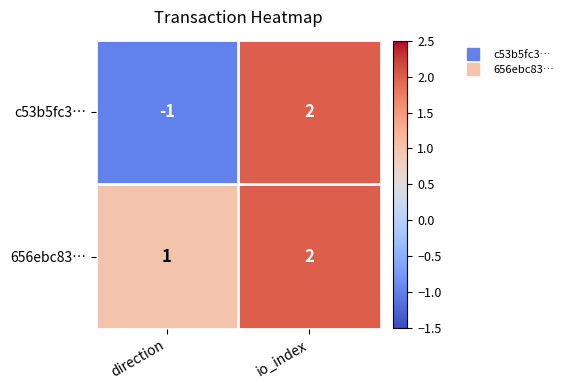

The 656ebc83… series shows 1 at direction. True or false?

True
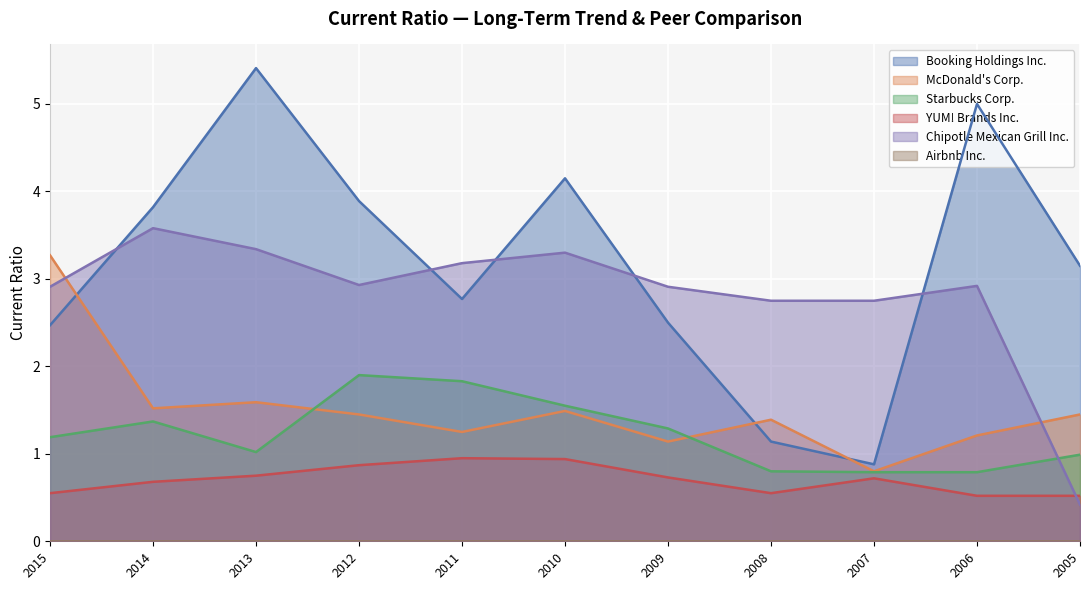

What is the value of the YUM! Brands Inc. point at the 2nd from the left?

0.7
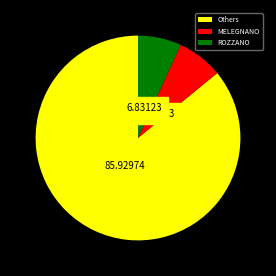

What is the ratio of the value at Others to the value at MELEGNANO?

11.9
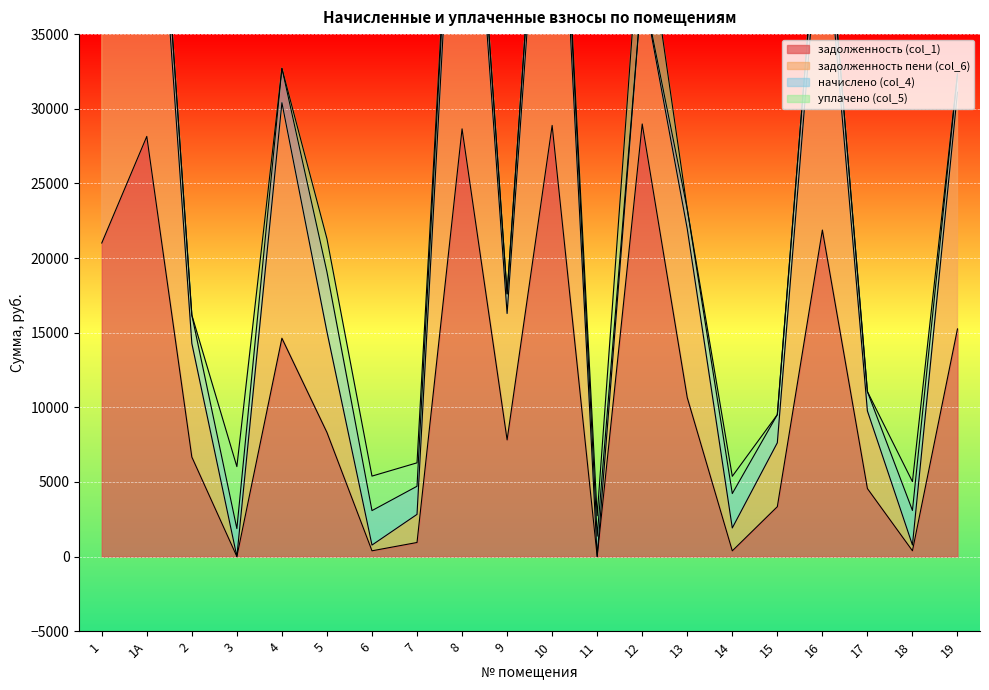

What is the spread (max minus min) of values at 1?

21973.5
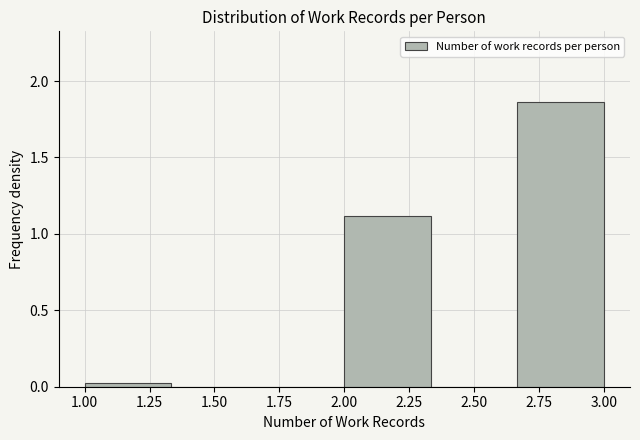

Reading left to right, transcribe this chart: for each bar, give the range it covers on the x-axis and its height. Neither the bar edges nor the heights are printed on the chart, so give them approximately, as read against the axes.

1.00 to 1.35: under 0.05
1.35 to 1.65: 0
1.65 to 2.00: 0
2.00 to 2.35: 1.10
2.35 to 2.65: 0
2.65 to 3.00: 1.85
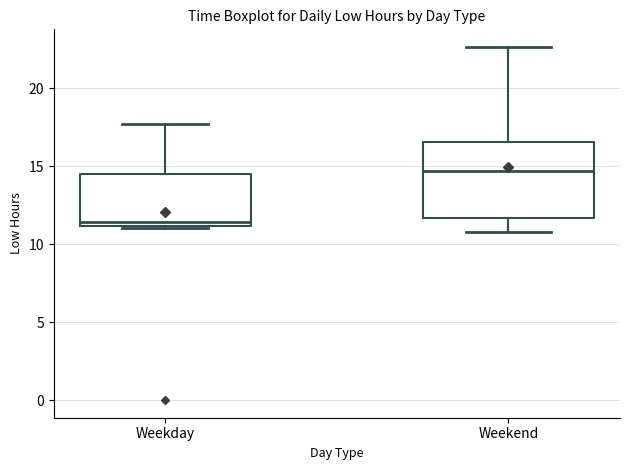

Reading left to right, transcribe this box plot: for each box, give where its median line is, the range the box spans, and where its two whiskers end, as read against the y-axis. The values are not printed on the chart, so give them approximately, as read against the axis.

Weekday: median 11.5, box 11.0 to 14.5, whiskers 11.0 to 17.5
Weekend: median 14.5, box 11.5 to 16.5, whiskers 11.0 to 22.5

Task prompt. Rewrite the lines above, leaving out the pictures, with every "chart" replaced by "graph" and everything else unchanged.

Output of the task.
The 656ebc83… series shows 1 at direction. True or false?

True

What is the value of the YUM! Brands Inc. point at the 2nd from the left?

0.7

What is the ratio of the value at Others to the value at MELEGNANO?

11.9

What is the spread (max minus min) of values at 1?

21973.5

Reading left to right, transcribe this graph: for each bar, give the range it covers on the x-axis and its height. Neither the bar edges nor the heights are printed on the graph, so give them approximately, as read against the axes.

1.00 to 1.35: under 0.05
1.35 to 1.65: 0
1.65 to 2.00: 0
2.00 to 2.35: 1.10
2.35 to 2.65: 0
2.65 to 3.00: 1.85

Reading left to right, transcribe this box plot: for each box, give where its median line is, the range the box spans, and where its two whiskers end, as read against the y-axis. The values are not printed on the graph, so give them approximately, as read against the axis.

Weekday: median 11.5, box 11.0 to 14.5, whiskers 11.0 to 17.5
Weekend: median 14.5, box 11.5 to 16.5, whiskers 11.0 to 22.5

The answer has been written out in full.